March 24, 2005
Slam Dunk
What would the world do without sports analogies?
The latest example: of all places, Circuit Judge Wilson's dissent in the decision issued by the 11th Circuit Court of Appeals yesterday. Wilson, explaining one of the standards for judging whether someone deserves the granting of an injunction, wrote: "The establishment of a 'substantial likelihood for success on the merits' is a heavy burden, but not an insurmountable one. A movant need not establish he can hit a home run, only that he can get on base, with the possibility of scoring later."
I think that analogy is pretty good. You don't have to prove that you'll score the winning touchdown, only that you may come within field goal range--wait, maybe the baseball one works better. I have no plans to move into the public sector as a judge, but if it involves making up sports analogies, I think I'd be pretty good. I'd probably try to bring in Derek Jeter as a cross-promotion. He's the ultimate get-on-base guy.

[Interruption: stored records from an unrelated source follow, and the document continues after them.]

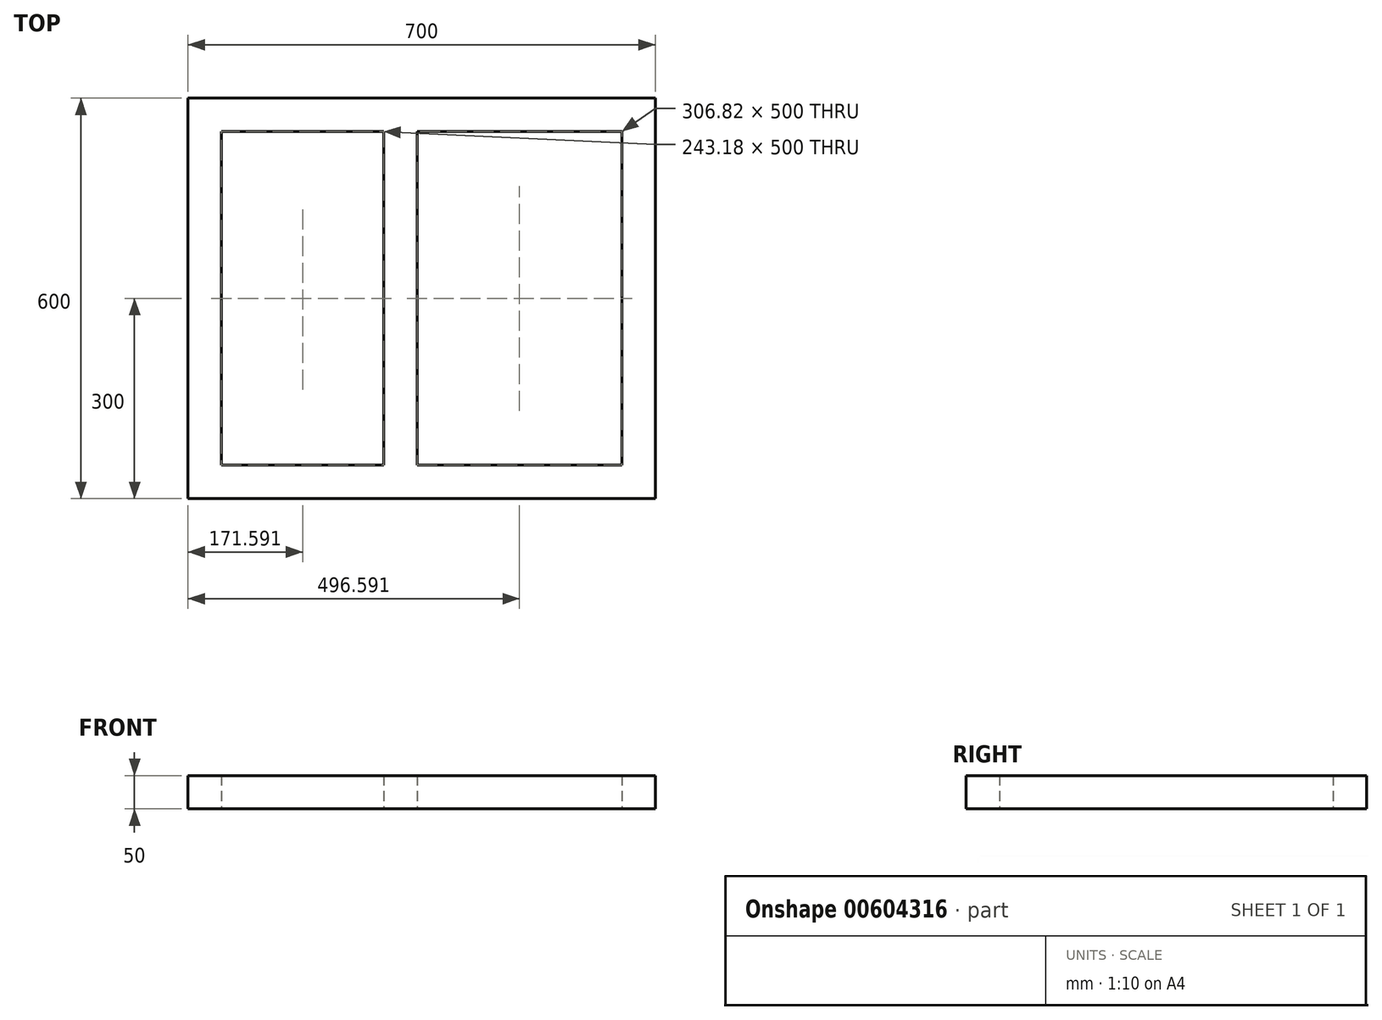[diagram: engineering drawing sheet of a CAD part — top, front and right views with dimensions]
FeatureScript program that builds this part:
annotation { "Feature Type Name" : "Feature", "Feature Type Description" : "" }
export const myFeature = defineFeature(function(context is Context, id is Id, definition is map)
    precondition{}
    {
        {
            var Q0;
            Q0=qCreatedBy(makeId("Top.planeOp"),FACE);
            var sketch = newSketch(context, id + "F0", { "sketchPlane" : qUnion([Q0])});
            skLineSegment(sketch, "E0.bottom", {"start": v(350, -300) * mm, "end": v(-350, -300) * mm});
            skLineSegment(sketch, "E0.top", {"start": v(350, 300) * mm, "end": v(-350, 300) * mm});
            skLineSegment(sketch, "E0.left", {"start": v(350, -300) * mm, "end": v(350, 300) * mm});
            skLineSegment(sketch, "E0.right", {"start": v(-350, -300) * mm, "end": v(-350, 300) * mm});
            skPoint(sketch, "E0.middle", {"position": v(0, 0) * mm});
            skLineSegment(sketch, "E1.bottom", {"start": v(300, -250) * mm, "end": v(-300, -250) * mm});
            skLineSegment(sketch, "E1.top", {"start": v(300, 250) * mm, "end": v(-300, 250) * mm});
            skLineSegment(sketch, "E1.left", {"start": v(300, -250) * mm, "end": v(300, 250) * mm});
            skLineSegment(sketch, "E1.right", {"start": v(-300, -250) * mm, "end": v(-300, 250) * mm});
            skSolve(sketch);
        }
        {
            var Q0;
            Q0 = qSketchRegion(id + "F0", true);
            extrude(context, id + "F1", {"entities" : qUnion([Q0]), "depth" : 50 * mm, "offsetDistance" : 25 * mm});
        }
        {
            var Q0;
            Q0=qCreatedBy(makeId("Top.planeOp"),FACE);
            var sketch = newSketch(context, id + "F2", { "sketchPlane" : qUnion([Q0])});
            skLineSegment(sketch, "E2.bottom", {"start": v(-56.82, 250) * mm, "end": v(-6.82, 250) * mm});
            skLineSegment(sketch, "E2.top", {"start": v(-56.82, -250) * mm, "end": v(-6.82, -250) * mm});
            skLineSegment(sketch, "E2.left", {"start": v(-56.82, 250) * mm, "end": v(-56.82, -250) * mm});
            skLineSegment(sketch, "E2.right", {"start": v(-6.82, 250) * mm, "end": v(-6.82, -250) * mm});
            skSolve(sketch);
        }
        {
            var Q0;
            Q0 = qSketchRegion(id + "F2", true);
            extrude(context, id + "F3", {"entities" : qUnion([Q0]), "operationType" : NewBodyOperationType.ADD, "depth" : 50 * mm, "offsetDistance" : 25 * mm});
        }
    });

My high school calculus teacher always used to say, "Don't blow the layup." That meant: after you've finished dissecting all kinds of variables according to esoteric mechanics, don't be careless and add two and two incorrectly. It happened all the time.
From business ("keep your eye on the ball") to dating (I'll leave that to people's imaginations), the sports analogy always seems perfect. Sports provide an easy and entertaining way to assess expectations, judge success and failure, and ascertain degrees of opportunity. There's no need to be too clever--you can just find the opening and go for the easy two.